The Revolution Will Be Kuhnian.

Don't Do Something!

 

Don't do something. 

People will look back on Obama and give high praise for his foreign policy. Ultimately, history will judge his winning of the Nobel Peace Prize to have been justified by subsequent events. Right now, it's not just the neo-cons who aren't convinced. There's also a loud critique of Obama's foreign policy coming from the left. 

Because the GOP is in the thrall of a worldview that holds facts in contempt, it can be easy to miss liberal wrongness. But lefties are quite wrong to urge Obama to "Do Something!" about various human tragedies, be they in Egypt, Syria, or Venezuela. 

But compare Egypt, where we have been active for decades with Tunisia, a country we barely notice. 

Three Years After Uprising, Tunisia Approves Constitution

The resulting document is a liberal constitution that recognizes democratic freedoms and a separation of powers while including general references to Tunisia’s Islamic and Arab identity.

Salon sees it:

John Kerry’s policy of surrender: His failures are redefining American exceptionalism

NYT sees it:

Mr. Obama’s handling of Ukraine reflects a broader “policy of restraint,” as [former advisor to W] Mr. Gaddis termed it, keeping the United States out of crises like Syria, minimizing its involvement in places like Libya, and getting out of the wars in Iraq and Afghanistan.
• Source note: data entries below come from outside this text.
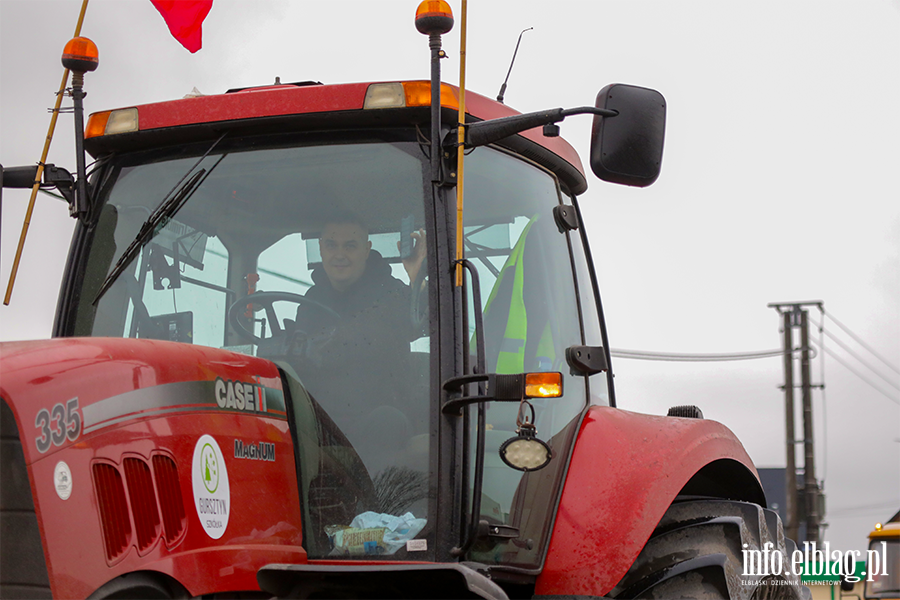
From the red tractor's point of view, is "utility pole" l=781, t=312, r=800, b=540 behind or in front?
behind

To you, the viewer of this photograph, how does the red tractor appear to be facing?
facing the viewer and to the left of the viewer

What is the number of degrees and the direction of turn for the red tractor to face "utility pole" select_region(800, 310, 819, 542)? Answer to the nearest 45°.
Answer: approximately 180°

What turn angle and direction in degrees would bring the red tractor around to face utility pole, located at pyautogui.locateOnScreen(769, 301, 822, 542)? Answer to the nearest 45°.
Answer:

It reflects, he said, not only fundamental differences between the presidents but an underlying weariness on the part of the American public after more than a dozen years of war. 

But the same article gets this wrong:

The goal of establishing a democratic beachhead in the Middle East began driving the occupation, but it became tarnished among many overseas because of its association with the war. 
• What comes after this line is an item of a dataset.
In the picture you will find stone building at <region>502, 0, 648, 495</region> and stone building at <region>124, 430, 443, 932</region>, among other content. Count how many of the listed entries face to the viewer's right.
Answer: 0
Wrong! It became tarnished b/c it didn't work! The drama of "democratic" elections in Iraq, complete with TV coverage of purple thumbs, played out twice and yet civil war raged on. The American people were never so naive to think that the success of "the surge" in tamping down the civil war was the same thing as ending that war. And Americans know from experience that functioning democracy and widespread civil war are mutually exclusive.